Die Evolution doppelseitiger sozialer Normen
Neben der Beschreibung biologischer Interaktionen ist die Evolutionstheorie auch zu einem wertvollen Instrument geworden, um die Dynamik sozialer Normen zu verstehen. Soziale Normen bestimmen, welche Verhaltensweisen als positiv angesehen werden und wie sich die Mitglieder einer Gemeinschaft untereinander verhalten sollten. In einer neuen Arbeit beschreiben Forscher des RIKEN Institut, Japan, und des Max-Planck-Institut für Evolutionsbiologie in Plön, eine neue Klasse von sozialen Normen für kooperative Interaktionen. Diese Normen gelten nicht nur für aktive Individuen, die sich für eine bestimmte Handlung entscheiden, sondern auch für passive Individuen, die von diesen Handlungen profitieren oder einen Schaden erleiden.
Soziale Normen spielen im täglichen Leben der Menschen eine wichtige Rolle. Sie regeln, wie sich Menschen verhalten sollten und wie sich der Ruf auf der Grundlage früherer Verhaltensweisen bildet. In den letzten 25 Jahren hat man sich bemüht, diese Dynamik der Reputation formaler zu beschreiben, indem man mathematische Modelle aus der evolutionären Spieltheorie verwendet hat. Diese Modelle beschreiben wie sich soziale Normen im Laufe der Zeit entwickeln - wie sich erfolgreiche Normen in einer Gesellschaft verbreiten können und wie schädliche Normen mit der Zeit verschwinden.
Die meisten dieser Modelle gehen davon aus, dass der Ruf einer Person nur davon abhängen sollte, was diese Person in der Vergangenheit getan hat. Alltagserfahrungen und experimentelle Belege deuten jedoch darauf hin, dass zusätzliche externe Faktoren den Ruf einer Person durchaus beeinflussen können. Menschen erwerben einen Ruf nicht nur durch ihr Verhalten, sondern auch dadurch, mit wem sie interagieren und welche Auswirkungen diese Interaktionen haben. So haben Forscher der Harvard University in einer Reihe von Experimenten gezeigt, dass Opfer schädlicher Handlungen oft als tugendhafter angesehen werden, als sie es tatsächlich sind. Um solche Phänomene formaler zu erforschen, haben Forscher am MPI für Evolutionsbiologie in Plön und am RIKEN in Japan eine neues mathematisches Modell zur Beschreibung sozialer Normen entwickelt.
Kooperative Interaktionen
Wenn die Handlung einer Person das Wohlergehen eines anderen Gruppenmitglieds beeinträchtigt, kann der Ruf beider Individuen aktualisiert werden, so das neue Modell. Anhand dieser allgemeinen Annahme untersuchen die Forscher, welche Eigenschaften solche Normen haben sollten, um kooperative Interaktionen zu unterstützen. Überraschenderweise haben einige dieser sozialen Normen tatsächlich die Eigenschaft, die in den früheren Experimenten beobachtet wurde: Wenn ein Individuum einem anderen schadet, sollte sich der Ruf des Opfers verbessern.
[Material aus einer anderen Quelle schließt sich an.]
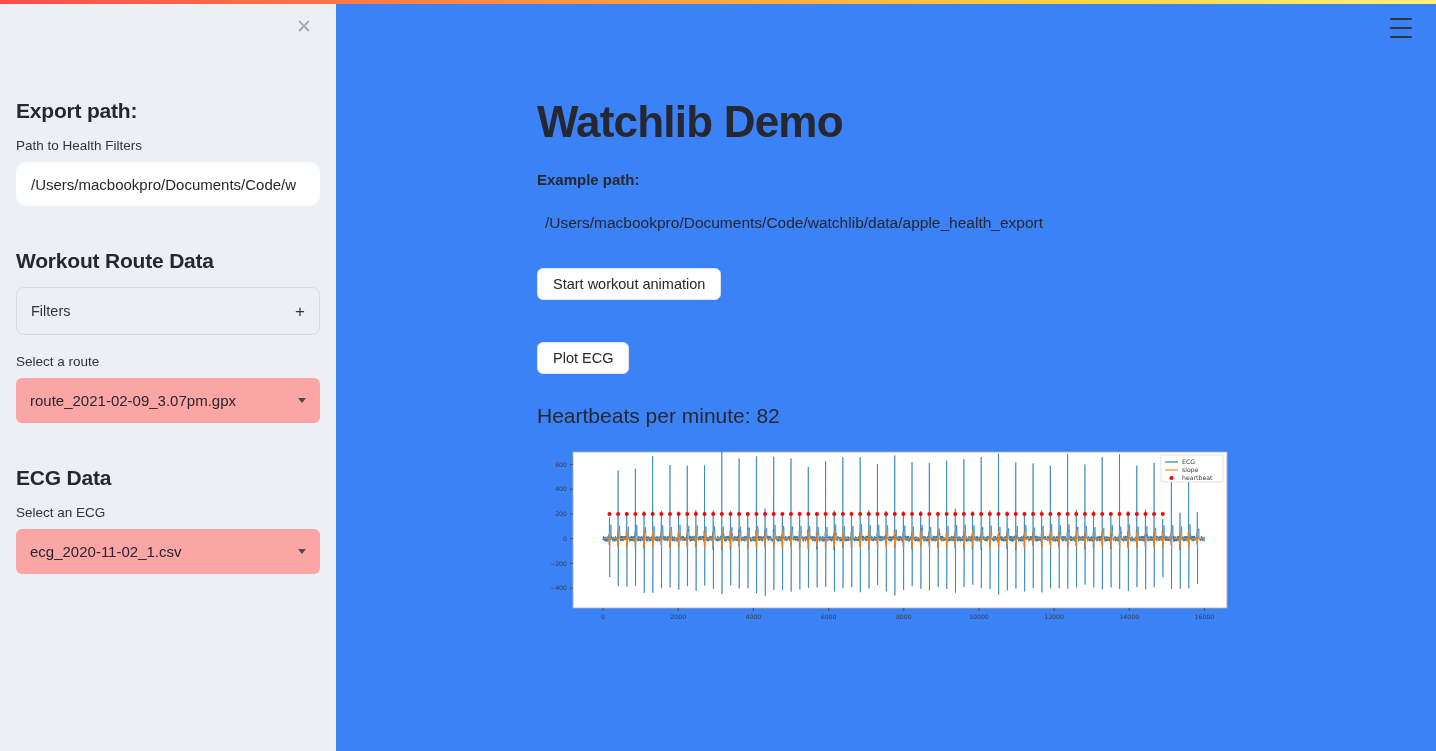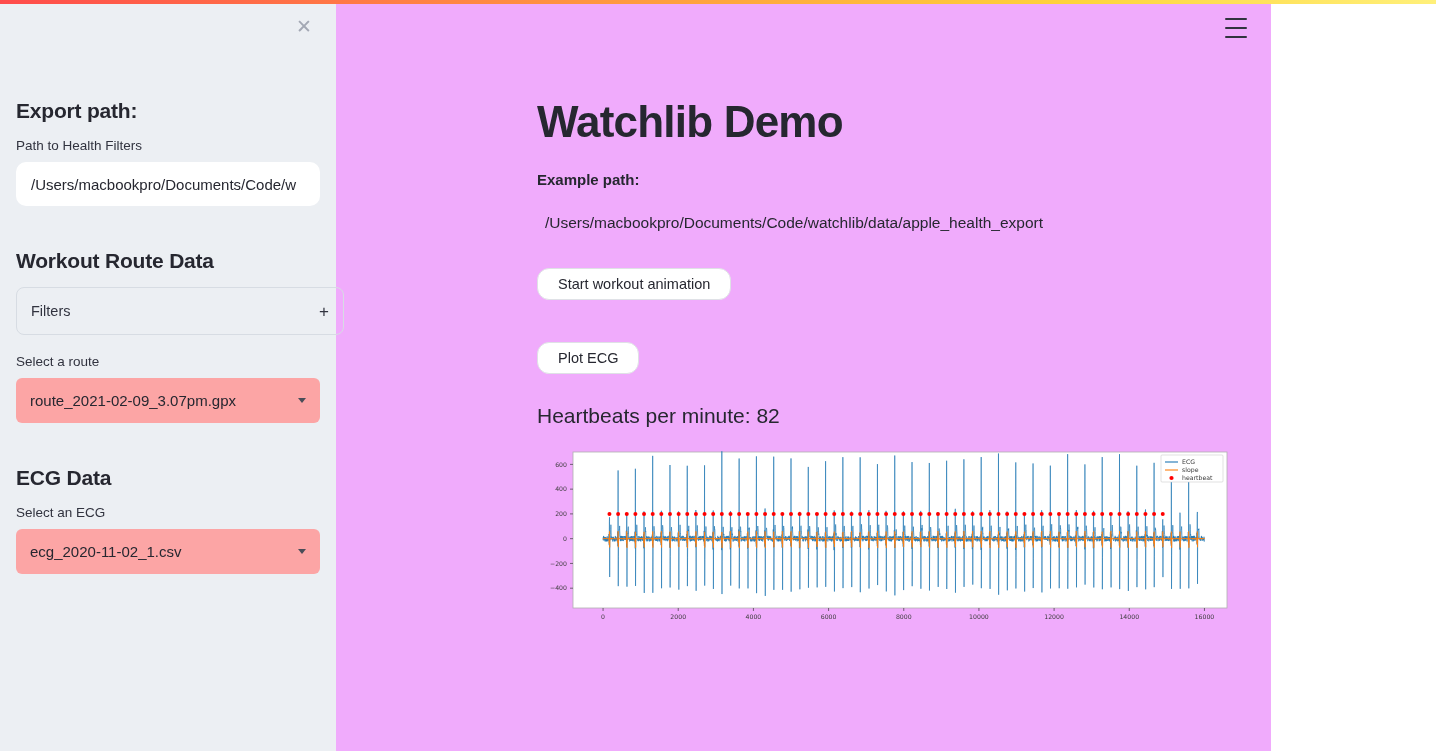"Watchlib Demo" .main { background: #f0abfc -> #3b82f6; width: 935px -> 1100px }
Darüber hinaus beobachten die Forscher auch einen grundlegenden Zielkonflikt. Normen, die die Zusammenarbeit besonders gut unterstützen, sind tendenziell weniger robust gegenüber Störungen (z.B. wenn der Ruf durch Klatsch und Tratsch Dritter geprägt ist).
Insgesamt ist diese Arbeit Teil einer größeren Anstrengung, die Schlüsseleigenschaften sozialer Normen auf formale Weise zu verstehen. Diese Studien geben Aufschluss darüber, welche ökologischen und sozialen Umgebungen die Zusammenarbeit erleichtern und welche Auswirkungen soziale Normen im Allgemeinen haben.